- 2.0 GPA in certificate courses
- At least 50% of certificate courses taken in-residence (i.e. at UW-Madison or through a UW-Madison sponsored study abroad program)
- Minimum of 16 credits total
Select two of the following:
|Agroecology/Agronomy/C&E Sociology/ Entomology/Environmental Studies 103||Agroecology: An Introduction to the Ecology of Food and Agriculture|
|C&E Sociology/Agricultural & Applied Economics/ Sociology 340||Issues in Food Systems|
|Dairy Science/Agronomy 471||Food Production Systems and Sustainability|
Select one course from each category for a total of 9 credits:
- Provisioning (production, processing, distribution)
- Context (policy, economics, law, society)
- Values (nutrition, equity, environment)
See guide page for complete list of courses.
Complete an activity outside of a formal classroom setting in which you gain a significant experience in Food Systems. This activity may take different forms, such as a directed research, internship, leadership role in student organizations (e.g., FH King Students for Sustainable Agriculture, Slow Food UW, Campus Food Shed), service learning (e.g., Morgridge Center Internship, ASM Leadership Internship) or contribution of food system aspects to senior capstone project. In all cases, the activity must cut across or integrate multiple aspects of food systems.
Such activities must be formally pre-approved and incorporated into an independent study (299) or internship (399) within the Department of Community and Environmental Sociology.
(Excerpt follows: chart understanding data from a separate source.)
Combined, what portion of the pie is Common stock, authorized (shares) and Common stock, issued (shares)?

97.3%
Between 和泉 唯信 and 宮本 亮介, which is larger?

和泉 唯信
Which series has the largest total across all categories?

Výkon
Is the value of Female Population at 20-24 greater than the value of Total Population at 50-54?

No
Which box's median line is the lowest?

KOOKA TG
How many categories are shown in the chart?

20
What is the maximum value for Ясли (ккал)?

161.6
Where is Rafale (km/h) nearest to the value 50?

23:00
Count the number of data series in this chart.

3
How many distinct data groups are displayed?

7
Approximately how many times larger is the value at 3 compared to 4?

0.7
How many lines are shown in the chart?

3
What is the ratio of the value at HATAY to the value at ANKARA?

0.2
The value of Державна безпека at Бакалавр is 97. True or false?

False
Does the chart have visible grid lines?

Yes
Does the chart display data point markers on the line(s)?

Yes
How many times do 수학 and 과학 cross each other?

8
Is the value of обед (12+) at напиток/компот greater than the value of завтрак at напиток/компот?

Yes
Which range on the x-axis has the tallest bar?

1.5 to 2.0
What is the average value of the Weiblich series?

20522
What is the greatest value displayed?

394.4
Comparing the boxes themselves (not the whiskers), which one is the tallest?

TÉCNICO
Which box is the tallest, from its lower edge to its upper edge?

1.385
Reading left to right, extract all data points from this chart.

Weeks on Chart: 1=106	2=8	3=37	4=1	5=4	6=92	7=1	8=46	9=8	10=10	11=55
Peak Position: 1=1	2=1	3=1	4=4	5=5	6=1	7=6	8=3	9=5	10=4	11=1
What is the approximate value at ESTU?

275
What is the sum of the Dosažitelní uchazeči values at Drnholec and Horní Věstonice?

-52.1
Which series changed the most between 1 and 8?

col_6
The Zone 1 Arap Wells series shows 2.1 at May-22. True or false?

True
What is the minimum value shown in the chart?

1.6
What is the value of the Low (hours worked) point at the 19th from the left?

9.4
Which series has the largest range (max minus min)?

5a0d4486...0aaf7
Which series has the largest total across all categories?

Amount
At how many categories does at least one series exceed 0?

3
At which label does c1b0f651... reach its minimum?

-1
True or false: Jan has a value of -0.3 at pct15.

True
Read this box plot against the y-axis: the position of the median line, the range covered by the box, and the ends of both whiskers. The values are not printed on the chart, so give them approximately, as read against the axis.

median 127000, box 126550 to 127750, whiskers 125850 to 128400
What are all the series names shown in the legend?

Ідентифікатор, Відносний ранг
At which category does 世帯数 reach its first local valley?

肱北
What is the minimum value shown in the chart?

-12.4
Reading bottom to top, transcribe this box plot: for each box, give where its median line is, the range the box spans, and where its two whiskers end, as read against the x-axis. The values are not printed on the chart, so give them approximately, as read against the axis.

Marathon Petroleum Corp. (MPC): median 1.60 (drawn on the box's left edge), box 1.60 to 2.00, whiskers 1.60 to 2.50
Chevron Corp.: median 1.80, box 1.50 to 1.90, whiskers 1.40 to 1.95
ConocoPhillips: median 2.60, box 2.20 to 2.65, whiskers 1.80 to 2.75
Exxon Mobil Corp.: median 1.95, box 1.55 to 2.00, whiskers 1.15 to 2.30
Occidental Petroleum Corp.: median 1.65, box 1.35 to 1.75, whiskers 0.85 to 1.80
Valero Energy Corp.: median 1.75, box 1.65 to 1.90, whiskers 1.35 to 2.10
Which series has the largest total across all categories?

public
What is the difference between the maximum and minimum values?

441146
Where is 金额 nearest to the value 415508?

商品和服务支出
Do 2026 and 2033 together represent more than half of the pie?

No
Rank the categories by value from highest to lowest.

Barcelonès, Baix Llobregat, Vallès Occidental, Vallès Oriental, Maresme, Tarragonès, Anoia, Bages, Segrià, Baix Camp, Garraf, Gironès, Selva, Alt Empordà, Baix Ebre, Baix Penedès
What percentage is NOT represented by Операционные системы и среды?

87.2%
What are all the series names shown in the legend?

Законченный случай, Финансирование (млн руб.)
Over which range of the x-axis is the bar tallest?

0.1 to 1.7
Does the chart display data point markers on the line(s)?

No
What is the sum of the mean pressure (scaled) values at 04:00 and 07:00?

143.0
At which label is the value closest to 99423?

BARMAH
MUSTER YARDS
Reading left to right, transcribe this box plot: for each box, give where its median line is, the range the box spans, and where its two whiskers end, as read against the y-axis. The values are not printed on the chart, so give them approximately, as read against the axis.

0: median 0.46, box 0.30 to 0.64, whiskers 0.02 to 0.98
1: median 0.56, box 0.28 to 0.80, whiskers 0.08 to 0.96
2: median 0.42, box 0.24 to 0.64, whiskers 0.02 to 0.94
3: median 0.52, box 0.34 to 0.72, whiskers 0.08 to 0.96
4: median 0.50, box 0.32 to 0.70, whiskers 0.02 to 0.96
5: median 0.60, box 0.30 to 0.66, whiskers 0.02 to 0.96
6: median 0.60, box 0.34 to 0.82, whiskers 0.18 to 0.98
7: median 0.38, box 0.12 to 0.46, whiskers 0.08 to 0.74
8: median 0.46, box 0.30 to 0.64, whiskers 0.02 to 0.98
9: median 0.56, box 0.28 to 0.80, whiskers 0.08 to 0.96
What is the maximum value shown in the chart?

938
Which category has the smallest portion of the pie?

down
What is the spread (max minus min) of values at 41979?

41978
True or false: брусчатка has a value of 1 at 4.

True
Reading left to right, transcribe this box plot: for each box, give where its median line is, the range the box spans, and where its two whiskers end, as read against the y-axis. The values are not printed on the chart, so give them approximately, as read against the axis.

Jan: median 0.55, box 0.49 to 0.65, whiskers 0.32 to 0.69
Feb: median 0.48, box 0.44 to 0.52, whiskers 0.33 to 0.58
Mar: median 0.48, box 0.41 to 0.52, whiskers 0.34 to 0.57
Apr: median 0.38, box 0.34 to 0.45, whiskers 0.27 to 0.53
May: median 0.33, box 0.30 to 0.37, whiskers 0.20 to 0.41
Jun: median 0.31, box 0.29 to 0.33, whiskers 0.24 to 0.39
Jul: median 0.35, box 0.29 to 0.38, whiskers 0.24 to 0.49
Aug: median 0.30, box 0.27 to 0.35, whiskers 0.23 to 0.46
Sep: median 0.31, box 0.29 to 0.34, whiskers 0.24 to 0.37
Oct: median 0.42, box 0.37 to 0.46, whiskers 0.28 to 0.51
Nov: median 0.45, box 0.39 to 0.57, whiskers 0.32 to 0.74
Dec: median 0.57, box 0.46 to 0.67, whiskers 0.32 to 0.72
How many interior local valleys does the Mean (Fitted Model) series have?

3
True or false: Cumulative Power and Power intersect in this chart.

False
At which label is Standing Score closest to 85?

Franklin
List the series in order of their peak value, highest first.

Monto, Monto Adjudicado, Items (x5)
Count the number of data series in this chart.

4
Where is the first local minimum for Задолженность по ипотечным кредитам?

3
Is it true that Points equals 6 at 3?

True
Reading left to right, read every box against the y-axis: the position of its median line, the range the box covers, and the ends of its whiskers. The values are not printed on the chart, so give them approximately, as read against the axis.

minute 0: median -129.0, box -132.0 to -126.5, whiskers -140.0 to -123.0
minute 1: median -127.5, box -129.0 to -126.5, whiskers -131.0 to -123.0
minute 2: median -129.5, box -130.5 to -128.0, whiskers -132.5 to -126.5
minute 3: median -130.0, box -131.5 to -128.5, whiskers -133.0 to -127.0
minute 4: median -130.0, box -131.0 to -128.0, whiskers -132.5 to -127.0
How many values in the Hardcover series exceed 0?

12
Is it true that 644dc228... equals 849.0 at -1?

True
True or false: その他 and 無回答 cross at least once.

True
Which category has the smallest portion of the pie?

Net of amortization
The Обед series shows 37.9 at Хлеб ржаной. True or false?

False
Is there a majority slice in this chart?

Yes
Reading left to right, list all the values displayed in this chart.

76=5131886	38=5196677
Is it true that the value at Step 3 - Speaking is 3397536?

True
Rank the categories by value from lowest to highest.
The form to request approval of a culminating activity is HERE. If you’re ready to submit your request, complete the Culminating Activity Approval Form. Students must submit this request a minimum of two weeks before the semester begins. If approved, students will receive permission to enroll in an appropriate section of the 299 or 399 noted above.
*Note: This undergraduate certificate must be completed concurrently with the student’s undergraduate degree. Students cannot delay degree completion to complete the certificate.